Michael Bouterse | 20 comments Mod
What is the theme of this book?


message 2: by Josh (new)

Josh | 8 comments I'm not sure if this is the main theme of the book, but at the end it would seem that the man who seemed to have everything actually had nothing/very little.

Side note: Did Wilson commit suicide? I thought it was a bit unclear.


message 3: by Josh (last edited Feb 03, 2009 04:16PM) (new)

Josh | 8 comments It reminds me of this:

WHENEVER Richard Cory went down town,
We people on the pavement looked at him:
He was a gentleman from sole to crown,
Clean favored, and imperially slim.

And he was always quietly arrayed, 5
And he was always human when he talked;
But still he fluttered pulses when he said,
"Good-morning," and he glittered when he walked.

And he was rich—yes, richer than a king,
And admirably schooled in every grace: 10
In fine, we thought that he was everything
To make us wish that we were in his place.

So on we worked, and waited for the light,
And went without the meat, and cursed the bread;
And Richard Cory, one calm summer night, 15
Went home and put a bullet through his head.

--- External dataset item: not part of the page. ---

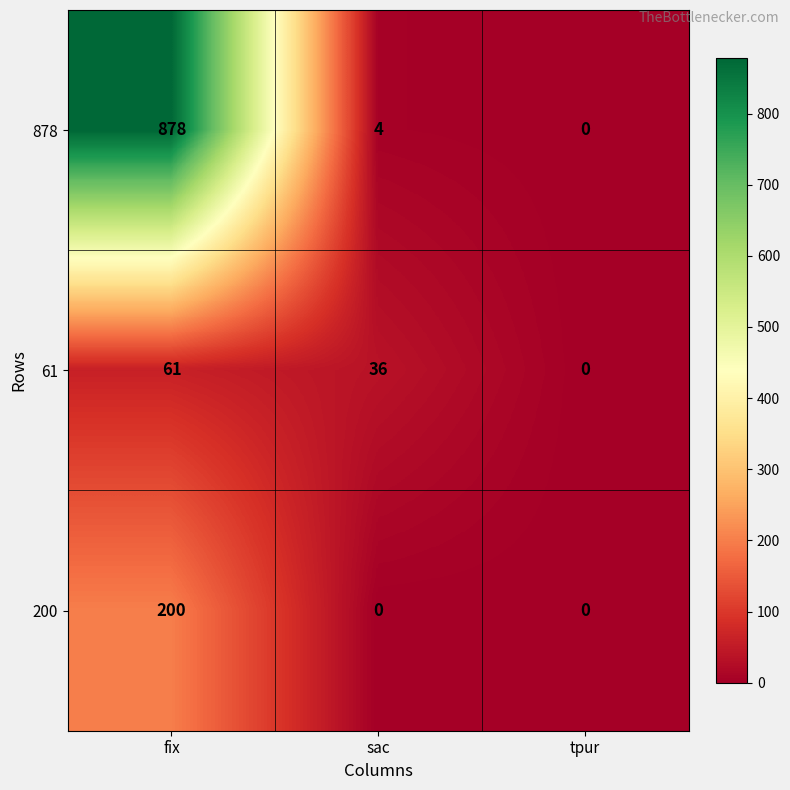

What is the highest value of the 878 series?

878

message 4: by Michael (new)

Michael Bouterse | 20 comments Mod
Yes on the Wilson thing. Yes on the theme thing, too. I personally consider the book a commentary on desire (as a philosophical subject), but the idea of going from "riches to rags," so to speak, seems to fit nicely within that concept.

Thanks for CPR-ing this delightful forum, by the way!